Kurthuwa is a village panchayat located in the Azamgarh district of Uttar-Pradesh state, India. The Tehsil for this panchayat is Phulpur. Lucknow is the state capital for Kurthuwa village. It is located around 233.2 kilometer away from Kurthuwa.

The other nearest state capital from Kurthuwa is Patna and its distance is 127.1 km. The other surrounding state capitals are Patna 234.9 km., Ranchi 378.3 km., Gangtok 600.3 km.

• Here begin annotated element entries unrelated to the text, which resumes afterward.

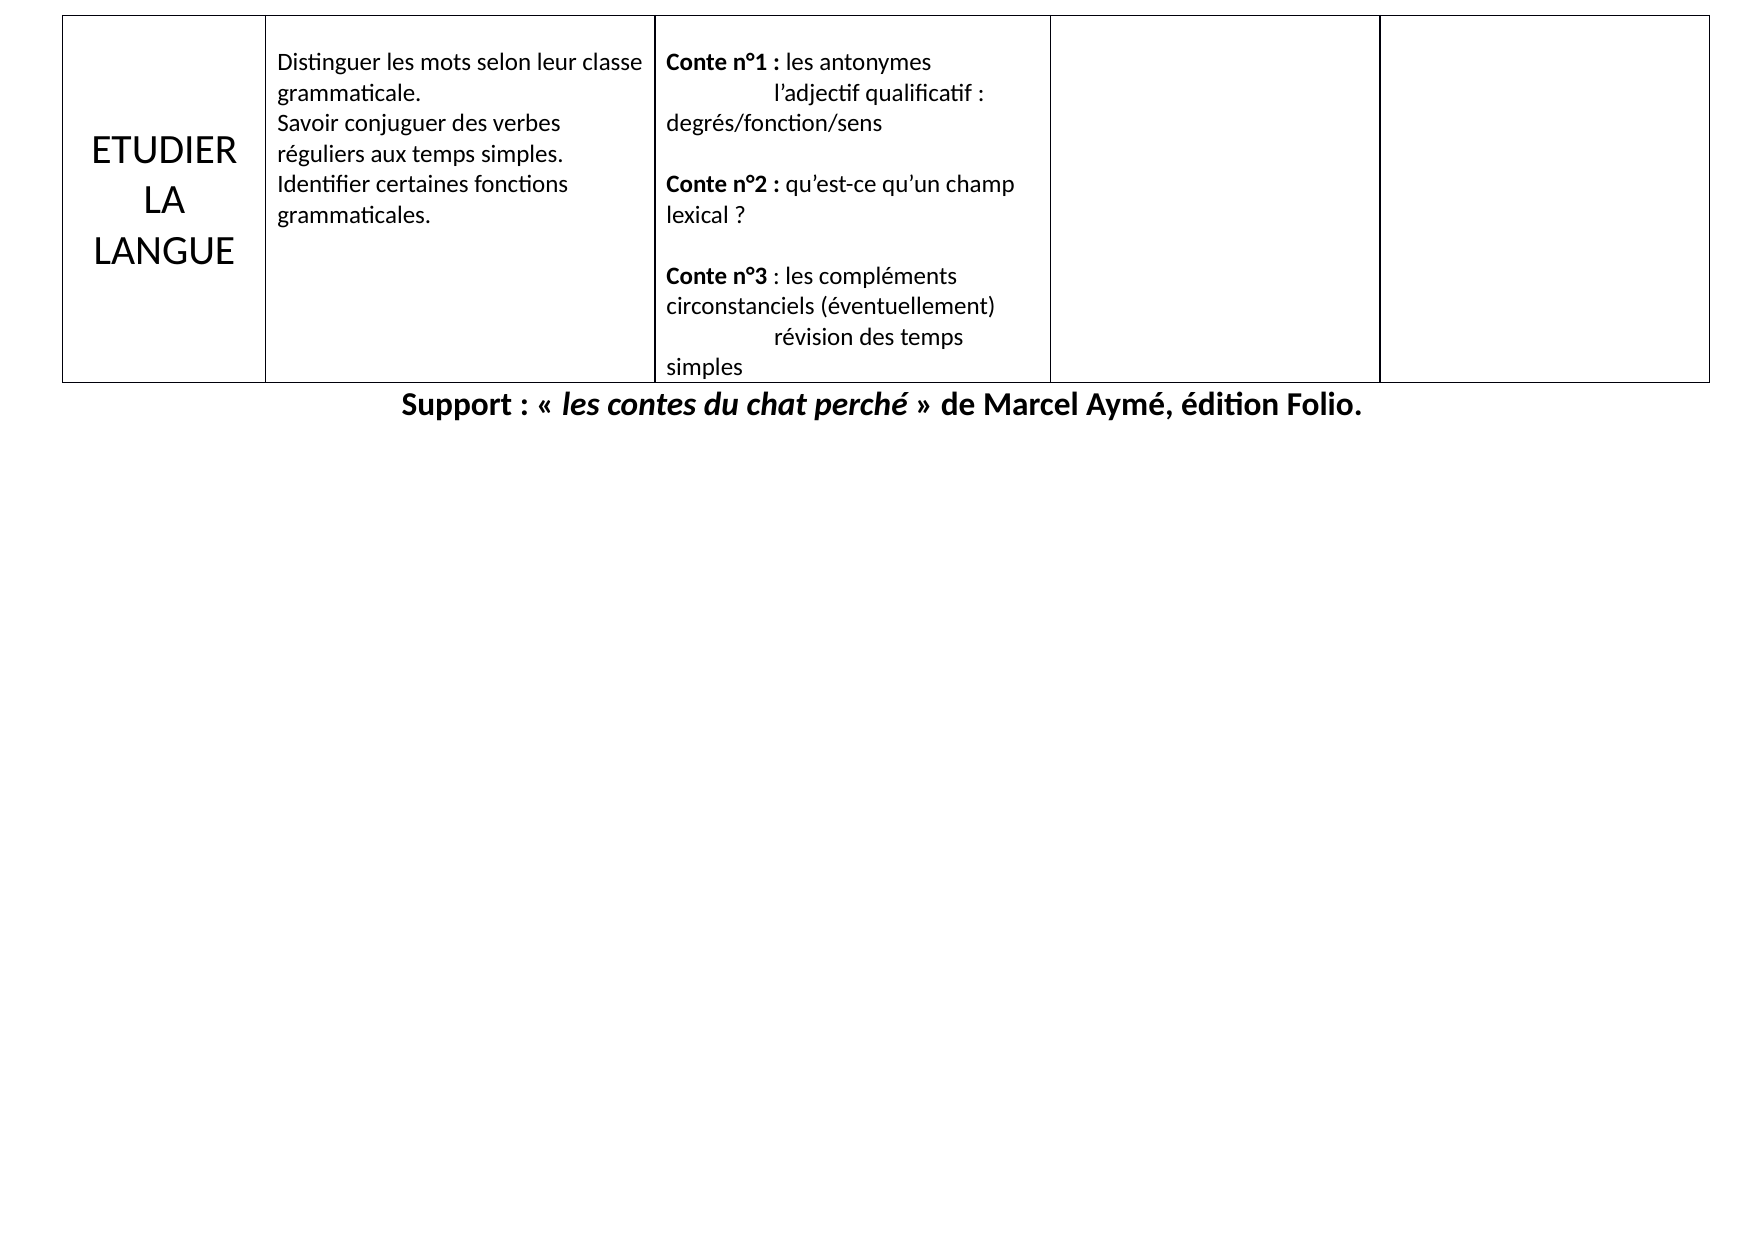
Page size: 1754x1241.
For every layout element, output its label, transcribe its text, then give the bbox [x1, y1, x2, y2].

table_cell [1381, 16, 1709, 382]
table_cell Conte n°1 : les antonymes l’adjectif qualificatif : degrés/fonction/sens Conte n°2 : qu’est-ce qu’un champ lexical ? Conte n°3 : les compléments circonstanciels (éventuellement) révision des temps simples [656, 16, 1050, 382]
table_cell ETUDIER LA LANGUE [63, 16, 265, 382]
table_cell Distinguer les mots selon leur classe grammaticale. Savoir conjuguer des verbes réguliers aux temps simples. Identifier certaines fonctions grammaticales. [266, 16, 654, 382]
table_cell [1051, 16, 1379, 382]
text Support : « les contes du chat perché » de Marcel Aymé, édition Folio. [74, 383, 1698, 424]
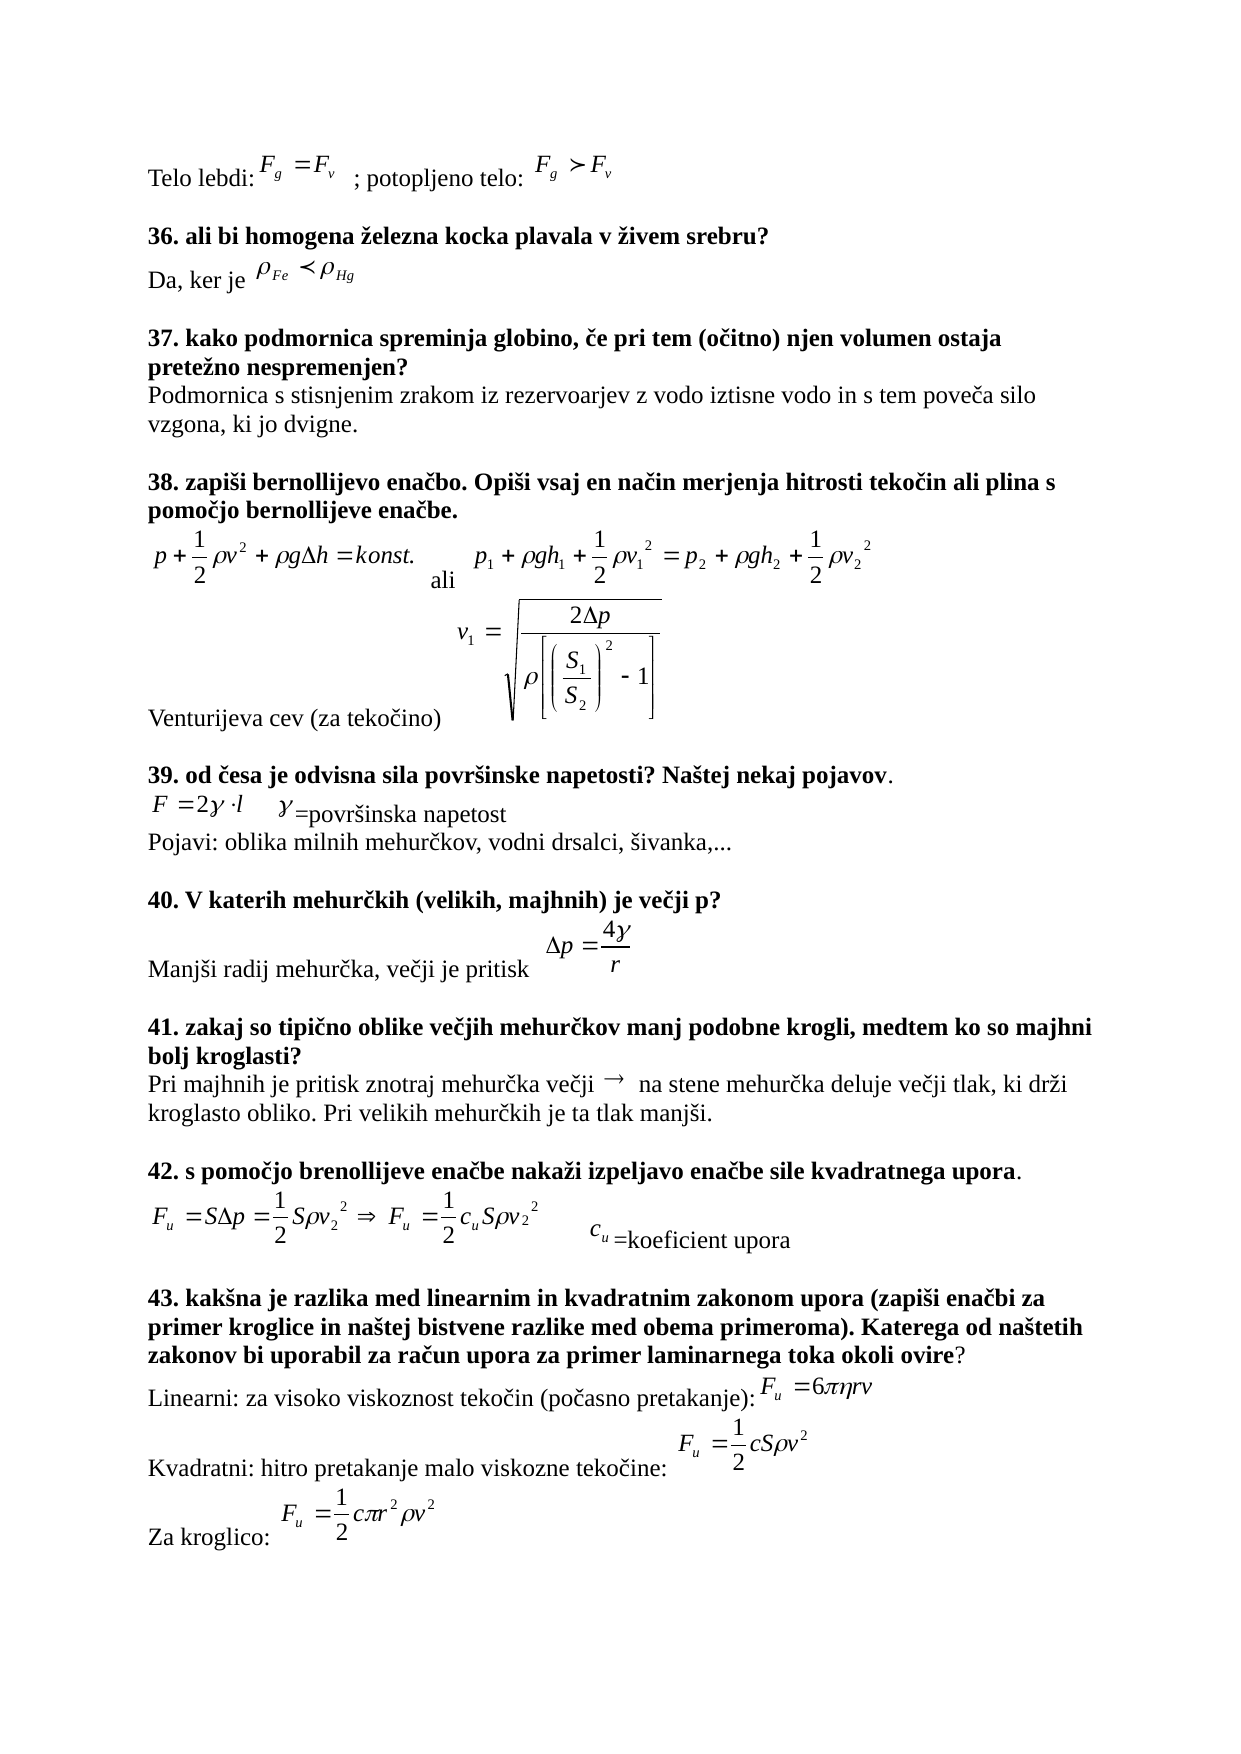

Kurthuwa is surrounded by Mirzapur Tehsil towards East, Dharma Pur Tehsil towards South, Thekma Tehsil towards East, Karanja Kala Tehsil towards west.

Language of Kurthuwa 
The native language of Village Kurthuwa is Hindi, Urdu, Bhojpuri and most of the people are able to speak and understand Hindi, Urdu. Kurthuwa people use Hindi/Bhojpuri language for general communication.

Nearest Railway station

Nearest Airport

Nearby villages 
Nearby Villages of Kurthuwa
 Sonhara
 Ajaur
 Kamalpur
 Barra
 Chiksanwa
 Chaktek Chand
 Chak Patti
 Bairi
 Barauna
 Adhawal
 Lalan Garha

Caste and People 
Kurthuwa village of Azamgarh has substantial population of Schedule Caste. Schedule Caste (SC) constitutes 34.05% of total population in Kurthuwa village. The village Kurthuwa currently doesn't have any Schedule Tribe (ST) population.